Most Portland residents are familiar with the world-renowned Doernbecher Children's Hospital, part of the complex of medical facilities that make up Oregon Health Sciences Center on Marquam Hill overlooking Portland's downtown.  Few are aware that it was a bequest of Frank Silas Doernbecher, the first owner of this house, that founded the hospital in the 1920's.  Upon his death in 1921, his will directed his descendents to devote one quarter of his estate for a charity to benefit the people of the community and the state, and they elected to create the children's hospital with a bequest of $200,000.

The fortune that helped pay for the startup of the hospital came from his interest in the c, at its peak one of the largest furniture manufacturers in the country.  Frank Doernbecher founded his company in Portland in 1900 after having achieved success in Tacoma in the same business starting in 1888.  His Portland factory stood on land along Sullivan's Gulch, now the route of Interstate Highway 84 through Portland's East Side, not far from the grand house he built in Irvington for himself and his family.
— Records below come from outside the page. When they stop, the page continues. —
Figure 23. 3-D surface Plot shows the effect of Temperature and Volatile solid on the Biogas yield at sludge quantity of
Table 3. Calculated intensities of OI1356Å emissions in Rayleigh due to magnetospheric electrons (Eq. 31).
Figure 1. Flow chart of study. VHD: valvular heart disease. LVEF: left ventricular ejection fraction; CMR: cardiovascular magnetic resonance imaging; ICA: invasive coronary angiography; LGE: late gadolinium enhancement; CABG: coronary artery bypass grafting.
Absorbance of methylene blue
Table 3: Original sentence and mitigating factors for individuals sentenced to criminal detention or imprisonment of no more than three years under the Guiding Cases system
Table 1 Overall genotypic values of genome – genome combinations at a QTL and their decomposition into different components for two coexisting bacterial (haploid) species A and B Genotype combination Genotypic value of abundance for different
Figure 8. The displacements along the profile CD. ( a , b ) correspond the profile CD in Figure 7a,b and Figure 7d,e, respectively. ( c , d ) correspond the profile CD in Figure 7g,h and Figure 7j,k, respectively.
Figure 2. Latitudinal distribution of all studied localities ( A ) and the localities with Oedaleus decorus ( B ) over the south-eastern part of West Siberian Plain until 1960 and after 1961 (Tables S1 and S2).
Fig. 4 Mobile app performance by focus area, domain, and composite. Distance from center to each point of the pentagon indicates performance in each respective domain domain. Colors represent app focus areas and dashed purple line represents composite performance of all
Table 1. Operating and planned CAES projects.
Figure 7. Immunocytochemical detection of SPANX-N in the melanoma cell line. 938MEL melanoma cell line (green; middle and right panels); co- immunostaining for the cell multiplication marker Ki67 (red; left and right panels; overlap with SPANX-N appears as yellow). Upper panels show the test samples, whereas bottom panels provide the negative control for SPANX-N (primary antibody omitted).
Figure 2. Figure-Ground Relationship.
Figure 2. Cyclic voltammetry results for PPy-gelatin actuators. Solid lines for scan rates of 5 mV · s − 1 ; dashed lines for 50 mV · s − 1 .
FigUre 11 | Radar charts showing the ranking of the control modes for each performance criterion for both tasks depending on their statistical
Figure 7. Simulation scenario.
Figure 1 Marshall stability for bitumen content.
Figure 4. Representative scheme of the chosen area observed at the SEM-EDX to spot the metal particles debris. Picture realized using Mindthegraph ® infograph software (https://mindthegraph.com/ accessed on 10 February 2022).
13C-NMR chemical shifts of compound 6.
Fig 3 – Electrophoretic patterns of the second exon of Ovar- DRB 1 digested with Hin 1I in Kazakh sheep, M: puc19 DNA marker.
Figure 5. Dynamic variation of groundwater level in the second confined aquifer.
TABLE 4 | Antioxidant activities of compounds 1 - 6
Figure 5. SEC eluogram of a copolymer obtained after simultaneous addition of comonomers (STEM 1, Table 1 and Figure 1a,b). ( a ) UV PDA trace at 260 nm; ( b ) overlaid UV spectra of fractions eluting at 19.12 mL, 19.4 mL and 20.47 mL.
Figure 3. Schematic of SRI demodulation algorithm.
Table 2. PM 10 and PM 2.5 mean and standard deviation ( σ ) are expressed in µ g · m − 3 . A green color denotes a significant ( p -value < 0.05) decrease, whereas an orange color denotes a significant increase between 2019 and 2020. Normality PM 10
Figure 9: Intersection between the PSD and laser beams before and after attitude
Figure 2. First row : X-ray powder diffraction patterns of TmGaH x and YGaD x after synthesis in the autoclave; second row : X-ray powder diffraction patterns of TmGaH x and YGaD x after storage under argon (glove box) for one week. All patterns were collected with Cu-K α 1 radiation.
For three generations, the Doernbecher family lived in this home.  Then in 1976, new owners acquired it, modernized its mechanical systems, cleaned and restored its exterior and repairing and preserving its sumptuous interior.  Shortly after they began work, they successfully nominated the house for listing on the National Register of Historic Places, which was granted in 1978.  The designation recognized both the importance of the home's first owner and its intact condition as a prime example of "Tudor Revival Style" architecture in Portland.  Also of interest is the beautifully worked interior with elaborate Classical Style moldings and decorative elements reported to have been produced in Doernbecher's own furniture company.

At the time of the house's listing on the National Register, there had been little research into residential architectural styles of the early 20th Century, and this house was referred to as a "Tudor Revival Style" home.  Now it is understood that interest in Tudor period styles (including many vernacular regional styles from the English countryside built during the reign of the Tudor monarchy which don't at all resemble what we in America now call "Tudor Style") gained impetus from the Arts & Crafts movement in England launched by the work and writings of William Morris, John Ruskin, and W. F. A Voysey, among others.

Their movement was a reaction to the ornamental excesses of the Victorian Age and to the degradation of labor that they observed to be the result of machine-based manufacture.  They saw an opportunity to give workers a renewed sense of dignity and pride of creation while producing both furnishings and homes which displayed tastefully simple hand-made materials and ornament.  These concepts reached the mass of Americans in the Worlds Columbian Exposition in Chicago in 1892 in the British exhibits.  By the end of the 1890's, American architects were seeking a new aesthetic for residential design that built on the English ideals, but was purely American.  Gustav Stickley, Harvey Ellis and others of the time introduced the Craftsman Style as just this kind of new residential style.  (See the Gilliland House for more on Craftsman Style homes)

At the time this house was constructed, the English Arts & Crafts, the earliest forms of Craftsman Style, and American Colonial Revival were competing in the U.S. as the "next big thing" in residential architecture, with Colonial Revival still strongly in the lead, especially in conservative Portland.  This house is one of just 2 or three built prior to 1904 in Portland, which adopted the English Arts & Crafts idiom as well as some of the Craftsman Style concepts in its exterior.  At the time the National Register Nomination was submitted for this house, the researchers were unable to determine the architect responsible for the design.  Recently, however, a solid attribution to Joseph Jacobberger has been made based on a reference in the 1909 Portland Architectural Club Yearbook in which an exhibit by Jacobberger of "House for F. S. Doernbecher" is presented.  To see another Irvington home designed by Jacobberger, also in an English Arts & Crafts/Jacobethan style, see the Costello House listing in this website.